Reencarnação – Preexistência.

Um dos nossos correspondentes houve por bem nos enviar os extratos seguintes do preâmbulo da História da Revolução Francesa, de Louis Blanc. Como estão inteiramente conformes aos princípios da filosofia espírita, julgamos um dever comunicá-los aos nossos leitores.

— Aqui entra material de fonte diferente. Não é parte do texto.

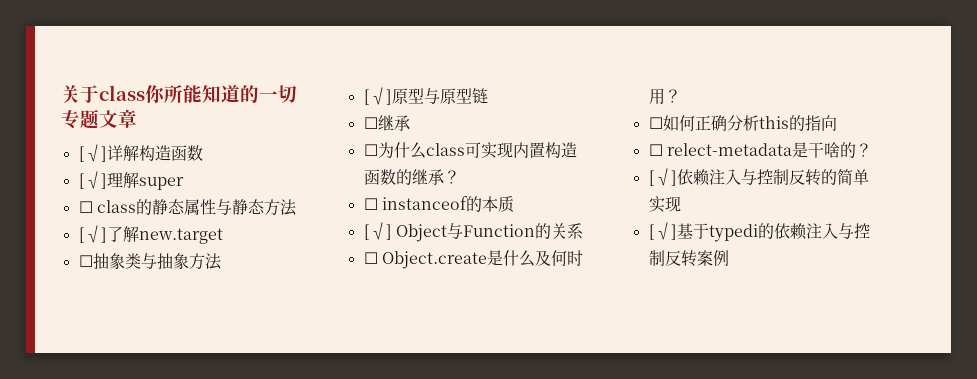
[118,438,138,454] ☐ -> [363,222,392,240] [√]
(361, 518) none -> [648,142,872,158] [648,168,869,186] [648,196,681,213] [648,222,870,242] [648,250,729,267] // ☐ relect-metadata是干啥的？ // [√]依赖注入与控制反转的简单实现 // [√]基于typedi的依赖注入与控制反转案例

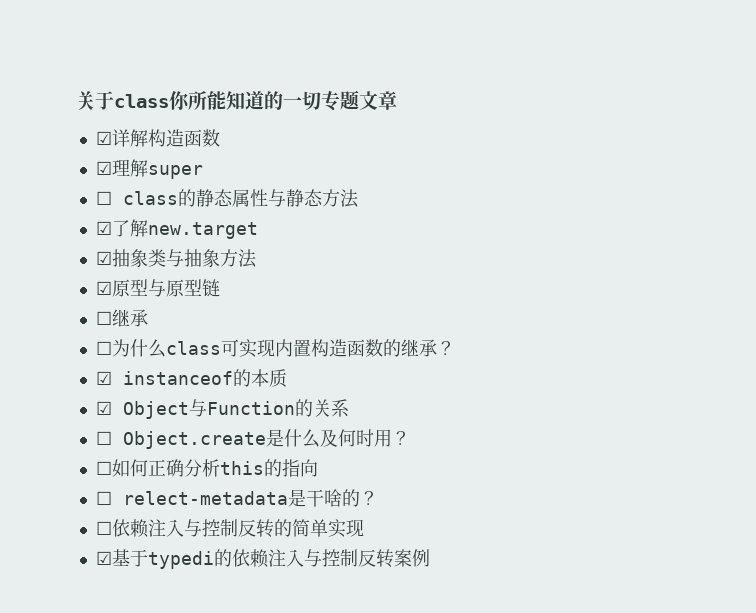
[78,144,107,162] [√] -> [95,131,112,145] ☑
[78,171,107,189] [√] -> [95,161,112,175] ☑
[78,225,107,243] [√] -> [95,221,112,235] ☑
[78,255,93,267] ☐ -> [95,251,112,265] ☑
[363,87,392,105] [√] -> [95,281,112,295] ☑
[363,198,378,210] ☐ -> [95,371,112,385] ☑
[363,222,392,240] [√] -> [95,401,112,415] ☑
[648,168,677,186] [√] -> [95,521,112,535] ☐
[648,222,677,240] [√] -> [95,551,112,565] ☑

“Mas que! mesmo quando se debate a pura soberania da ideia, vê-se sangue! sempre sangue! Qual é pois esta lei que, em todo grande progresso tem como consequência algum grande desastre? Semelhantes à charrua, as revoluções não fecundam o solo senão dilacerando-o; por quê? Donde vem que o tempo é apenas a destruição que se prolonga e se renova? Donde vem à morte esse poder de fazer germinar a vida, quando, numa sociedade que se desmorona, milhares de indivíduos perecem esmagados sob os seus escombros? Que importa? dizemos nós. A espécie avança lentamente. Mas é justo que raças inteiras sejam atormentadas e aniquiladas, a fim de que um dia, mais tarde, num dado tempo, raças diferentes venham desfrutar dos trabalhos realizados e dos males sofridos? Esta imensa e arbitrária imolação dos seres de ontem pelos de hoje e os de hoje pelos de amanhã não é capaz de sublevar a consciência em suas mais íntimas profundezas? E aos infelizes que caem, degolados perante o altar do progresso, o progresso não parecerá um ídolo sinistro, uma execrável e falsa divindade? “Há que convir que estas seriam questões terríveis, se, para as resolver, não existissem estas duas crenças: Solidariedade das raças, imortalidade do gênero humano. Porque, quando se admite que tudo se transforma e que nada se destrói; quando se crê na impotência da morte; quando se está convencido de que as gerações sucessivas são modos variáveis de uma mesma vida universal que, em se melhorando, continua; quando, enfim, se adota esta admirável definição que o gênio de Pascal deixou escapar: “A Humanidade é um homem que vive sempre e que aprende incessantemente”, então o espetáculo de tantas catástrofes acumuladas perde o que tinha de aflitivo para a consciência; não se duvida mais da sabedoria das leis gerais, da eterna justiça; e, sem empalidecer, sem se humilhar, seguem-se os períodos desta longa e dolorosa gestação da verdade, que se chama História.” [A. DESLIENS.]

[1] [l’Histoire de la Révolution française, par Louis Blanc – Google books.]